Preguntamos, sobre la vida y forma de la novela como género en Puerto Rico. Mario Cancel asiente que con la novela ocurren unas fluctuaciones interesantes que podemos destacar. Nos dice que la novela exige un rigor mayor en cuanto a tiempo y dedicación. La gran mayoría de nuestros autores divide su cotidianidad entre la vida laboral, la personal, y otros incidentes que mueven a la distracción.

El país no ha madurado mucho como para crearse un verdadero auge en cuanto a la publicación de novelas se refiere. Novelas, se publican. Cierto. Existe el deseo, cierto. El intento provoca la propuesta, muy cierto. Sin embargo, aún no hemos entrado en una atmósfera idónea para que salgan de la imprenta con más frecuencia. Otro detalle es que existe una presión sobre los narradores para que escriban novelas porque es un género que se vende bien, un detalle nefasto, porque la intención es meramente comercial y el escritor debe ser un ser completamente libre. De ese modo, si la novela habita el cauce de las letras, que sea bajo viento natural, que sea el escritor el dueño de su pauta bajo toda influencia y causa.

Idealismo, el escritor debe tener siempre una gran dosis de idealismo. Debe atreverse a tener una visión constante, imperturbable y si acaso, avasalladora. Mario Cancel, nos dice que esa actitud brindará muchos horizontes para con nuestros escritores contemporáneos; afortunadamente, contamos con autores que ya caminan por ese paralelo en una novela de excelencia. Sobresalen los nombres de Eduardo Lalo, Mara Negrón, Luis López Nieves, C.J. García, Rafael Franco, Marta Aponte Alsina y Francisco Font, entre otros nombres trascendentales.

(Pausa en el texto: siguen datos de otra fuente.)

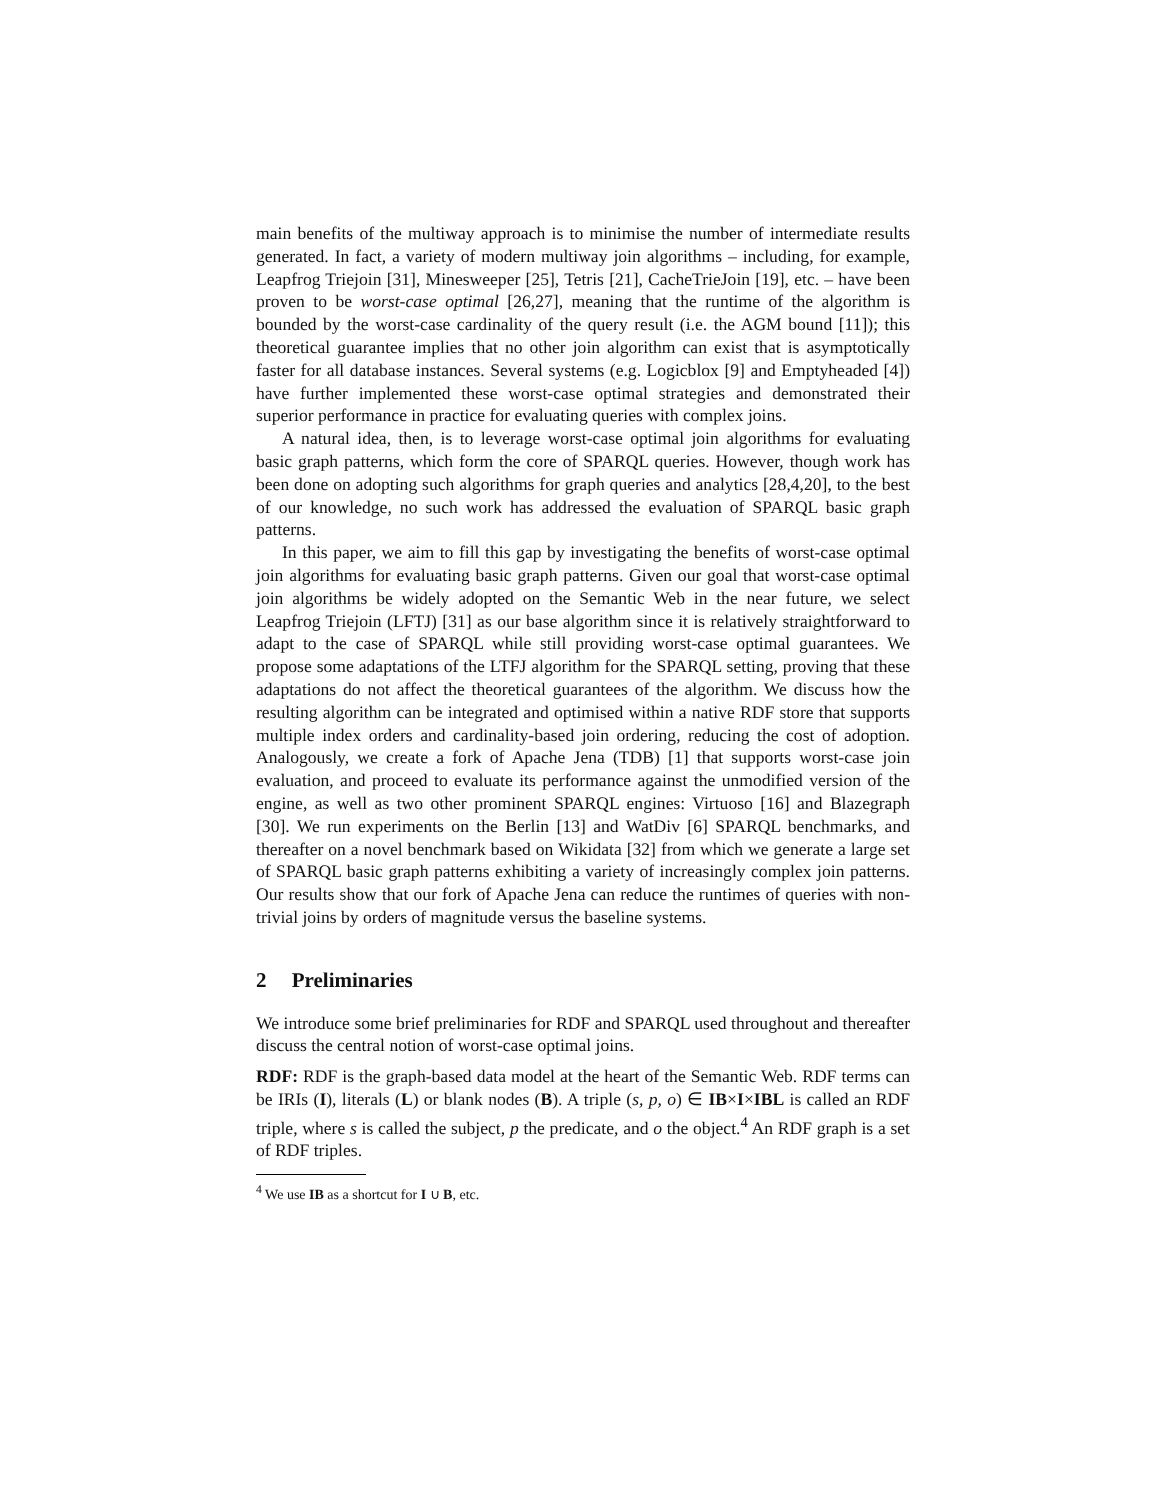main benefits of the multiway approach is to minimise the number of intermediate results generated. In fact, a variety of modern multiway join algorithms – including, for example, Leapfrog Triejoin [31], Minesweeper [25], Tetris [21], CacheTrieJoin [19], etc. – have been proven to be worst-case optimal [26,27], meaning that the runtime of the algorithm is bounded by the worst-case cardinality of the query result (i.e. the AGM bound [11]); this theoretical guarantee implies that no other join algorithm can exist that is asymptotically faster for all database instances. Several systems (e.g. Logicblox [9] and Emptyheaded [4]) have further implemented these worst-case optimal strategies and demonstrated their superior performance in practice for evaluating queries with complex joins.
A natural idea, then, is to leverage worst-case optimal join algorithms for evaluating basic graph patterns, which form the core of SPARQL queries. However, though work has been done on adopting such algorithms for graph queries and analytics [28,4,20], to the best of our knowledge, no such work has addressed the evaluation of SPARQL basic graph patterns.
In this paper, we aim to fill this gap by investigating the benefits of worst-case optimal join algorithms for evaluating basic graph patterns. Given our goal that worst-case optimal join algorithms be widely adopted on the Semantic Web in the near future, we select Leapfrog Triejoin (LFTJ) [31] as our base algorithm since it is relatively straightforward to adapt to the case of SPARQL while still providing worst-case optimal guarantees. We propose some adaptations of the LTFJ algorithm for the SPARQL setting, proving that these adaptations do not affect the theoretical guarantees of the algorithm. We discuss how the resulting algorithm can be integrated and optimised within a native RDF store that supports multiple index orders and cardinality-based join ordering, reducing the cost of adoption. Analogously, we create a fork of Apache Jena (TDB) [1] that supports worst-case join evaluation, and proceed to evaluate its performance against the unmodified version of the engine, as well as two other prominent SPARQL engines: Virtuoso [16] and Blazegraph [30]. We run experiments on the Berlin [13] and WatDiv [6] SPARQL benchmarks, and thereafter on a novel benchmark based on Wikidata [32] from which we generate a large set of SPARQL basic graph patterns exhibiting a variety of increasingly complex join patterns. Our results show that our fork of Apache Jena can reduce the runtimes of queries with non-trivial joins by orders of magnitude versus the baseline systems.
2 Preliminaries
We introduce some brief preliminaries for RDF and SPARQL used throughout and thereafter discuss the central notion of worst-case optimal joins.
RDF: RDF is the graph-based data model at the heart of the Semantic Web. RDF terms can be IRIs (I), literals (L) or blank nodes (B). A triple (s, p, o) ∈ IB×I×IBL is called an RDF triple, where s is called the subject, p the predicate, and o the object.<sup>4</sup> An RDF graph is a set of RDF triples.
<sup>4</sup> We use IB as a shortcut for I ∪ B, etc.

Muy feliz con su próxima publicación Puerto Rico y su transformación en el tiempo, en colaboración con el historiador Héctor Feliciano Ramos, recoge la producción literaria en Puerto Rico hasta el año 2000 y bajo la rúbrica de Editorial Cordillera-Plaza Mayor. Este libro incluirá multimedia y propiciará la discusión y análisis de muchos sectores que es la intención de Mario Cancel. Deja claro que en cuanto al debate literario debe existir el deseo de ponernos a dialogar, democráticamente, sin inventario de razones, la de aquel, la mía, la nuestra, sino la de todos. Cada perspectiva expuesta tiene una causa, un peso y una contribución.

Así en nuestra literatura Mario Cancel cree en esa libertad de creación donde a veces se pierde el atisbo más contundente que un escritor debe tener en el trópico activo bajo su mirada: Una nueva geografía.